As we collectively face life in the middle of a deadly COVID-19 virus pandemic, some of us spent the first couple months of this virus cooped up inside our homes. Our shelter-in-place meant shelter inside because of the inclement weather outside, as we eagerly awaited signs of spring and the opportunity to be outside in the sunlight. Thankfully color is returning to the landscape as birds return, the grass greens, and bulbs and fruit trees flower. As I’m soaking in the loveliness of a particular spring day, the activity at my backyard bird feeder draws my eye. Many of the birds’ feathers are iridescent in the sunlight. Ahhh, the wonders of vision. I decided to explore this visual phenomenon.

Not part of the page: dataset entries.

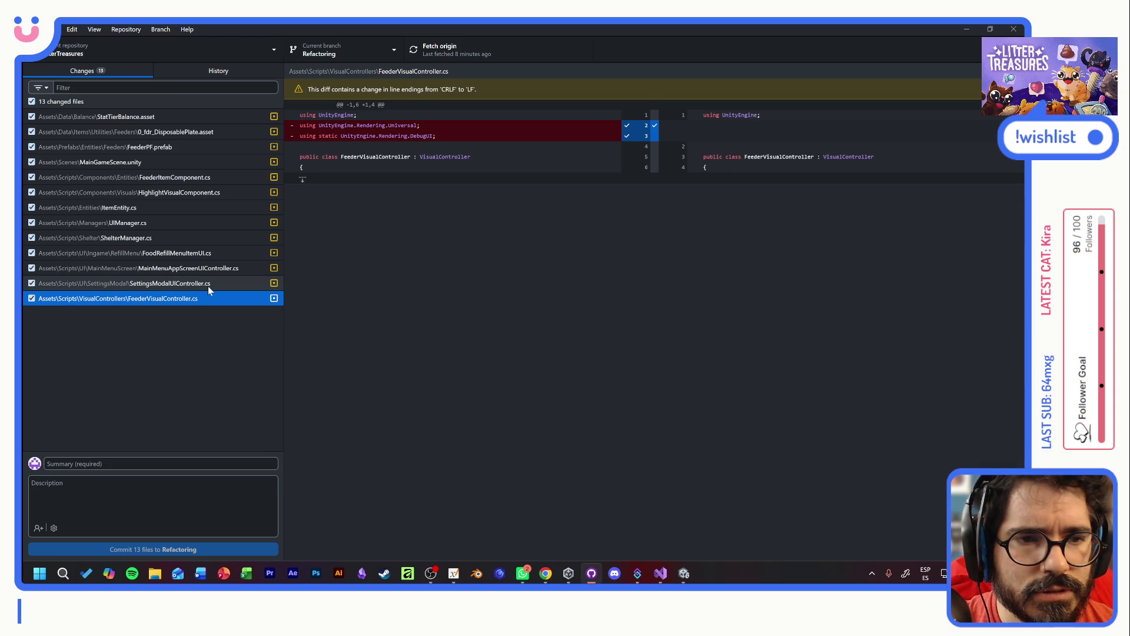
pyautogui.click(208, 286)
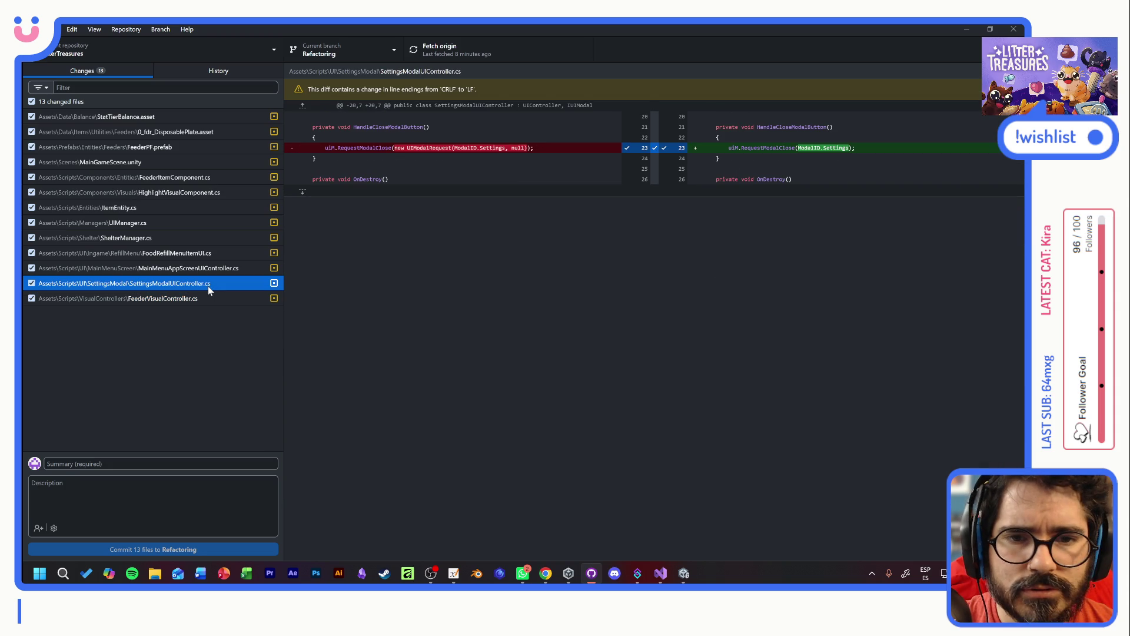
pyautogui.click(207, 254)
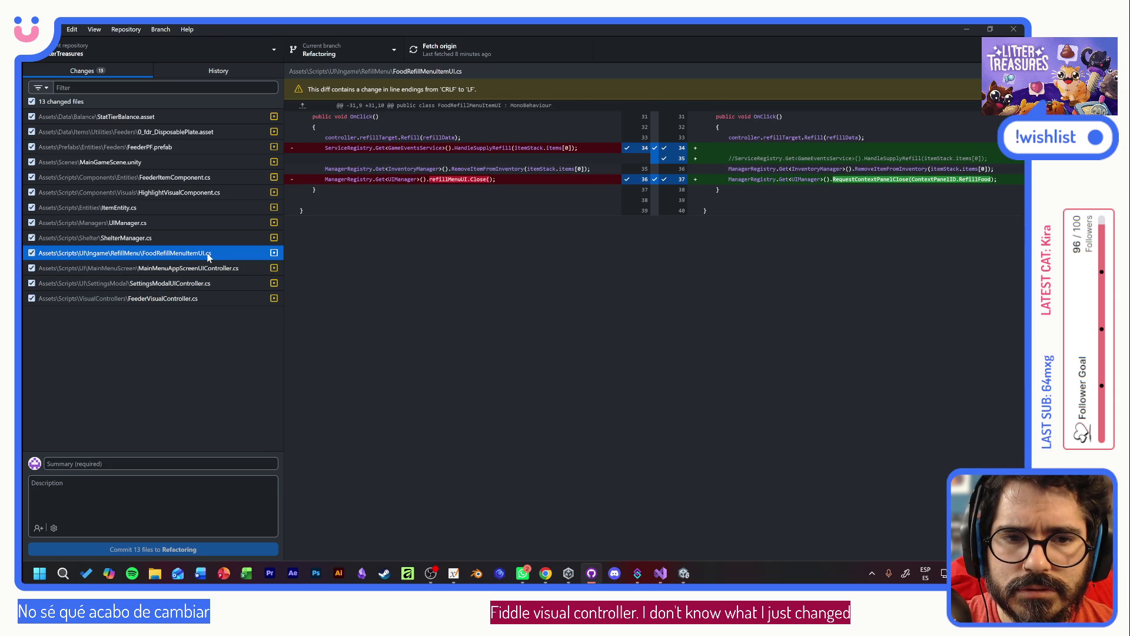
pyautogui.press('Tab')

You’ve seen examples of iridescence—the bright, shimmering, alternating colors of a hummingbird’s throat and feathers, and the reflected swirling rainbow of colors from a soap bubble.

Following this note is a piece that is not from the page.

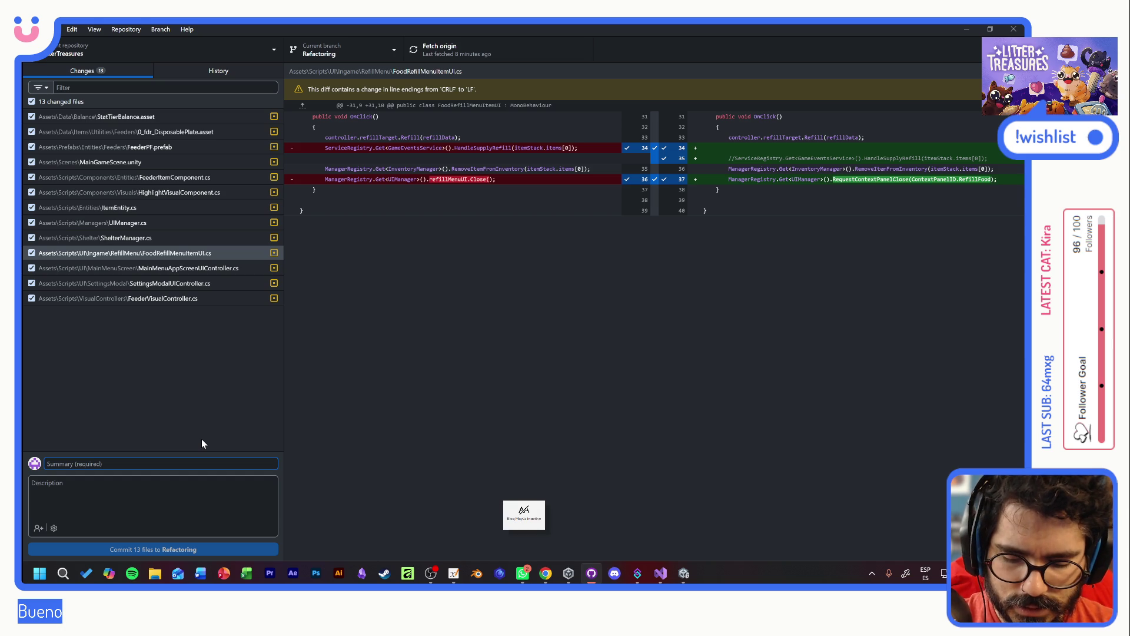
pyautogui.write('Simpler UI close meth')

Light interacting with objects in our environment produces sight. The wavelength of the light that is incident on the cone photoreceptors of our retinae determines the color we see. For normal color vision, wavelengths of light reflect from pigments on the surface of objects in our environment, and we see the colors produced by the visible light spectrum; red, orange, yellow, green, blue, indigo and violet. Alternatively, rays reflected from surfaces with multiple refractive layers result in constructive interference of light waves. In constructive interference, the crest and trough of light waves align, which intensifies the reflection of light and the vibrancy of the reflected wavelengths (colors). Constructive interference of light waves amplifies their reflection for a particular wavelength, and when the surface produces iridescence, the light is reflecting varying wavelengths (colors) from varying surface layers and at different angles. Hence the color varies as our angle of view changes, so does the interference both constructive and destructive, explaining why colors alternately appear and disappear. Note: Mirror coating uses the principle of constructive interference to increase reflection, while AR coatings use the principle of destructive interference to eliminate reflection. Fun fact: Iridescence is named after Iris, the Greek goddess of the rainbow who used the rainbow to travel between Mount Olympus and Earth to relay from messages from gods to mortals or other gods.